■今後の成長戦略



2. 2022年3月期業績見通し

ミアヘルサ<7688>の2022年3月期の連結業績は、売上高で前期比5.7%増の17,708百万円、営業利益で同17.1%減の267百万円、経常利益で同17.7%減の280百万円、親会社株主に帰属する当期純利益で同22.2%減の372百万円と増収減益を見込んでいる。売上高については保育事業を筆頭にすべての事業で増収となるものの、新規出店費用等の先行投資費用の増加が減益要因となる。ただ、EBITDAでは同2.4%増の721百万円と増益基調が続く見通しだ。また、特別利益として保育園の新規開設(2園)に伴う補助金収入290百万円を計上する予定となっている。全般的に利益計画は保守的な印象が強く、市場環境が悪化しなければ、前期と同様に上振れする可能性はあると弊社では見ている。

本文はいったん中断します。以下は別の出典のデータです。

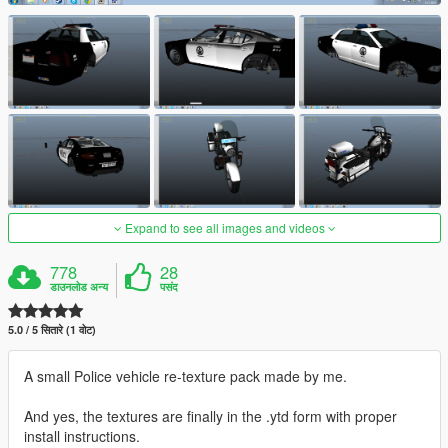
Expand to see all images and videos
778
28
डाउनलोड अन्य
पसंद
5.0 / 5 सितारे (1 वोट)
A small Police vehicle re-texture pack made by me.
And yes, the textures are finally in the .ytd form with proper
install instructions.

事業セグメント別の売上見通しについては、医薬事業が前期比2.1%増の8,910百万円を計画している。薬価改定によるマイナスの影響はあるものの、処方箋枚数の回復によって技術料収入が増加に転じることが増収要因となる。なお、2022年3月期は新規出店で3店舗を計画しているが、売上高への本格寄与は2023年3月期以降になると見られる。



介護事業は前期比9.4%増の3,542百万円を見込む。2020年7月に事業承継した2事業所(グループホーム、小規模多機能ホーム)や、2020年8月に開始した「在宅ホスピス」及び訪問看護事業所(1事業所)、2021年3月に開設したグループホーム等の売上が通年で寄与することが増収要因となる。また、前期に減少したデイサービスの利用者数も、高齢者のワクチン接種が進むなかで、徐々に回復に向かうものと予想される。



保育事業は前期比10.9%増の4,353百万円と2ケタ増収となる見通し。2020年7月に子会社化した東昇商事の売上が通年で寄与することや、前期に開設した3園の園児数が増加すること、2021年4月に開設した3園及び公立保育園の指定管理1園の売上寄与が増収要因となる。なお、2022年4月も新規に2園の認可保育所の開設が既に決まっており、今後も追加される可能性がある。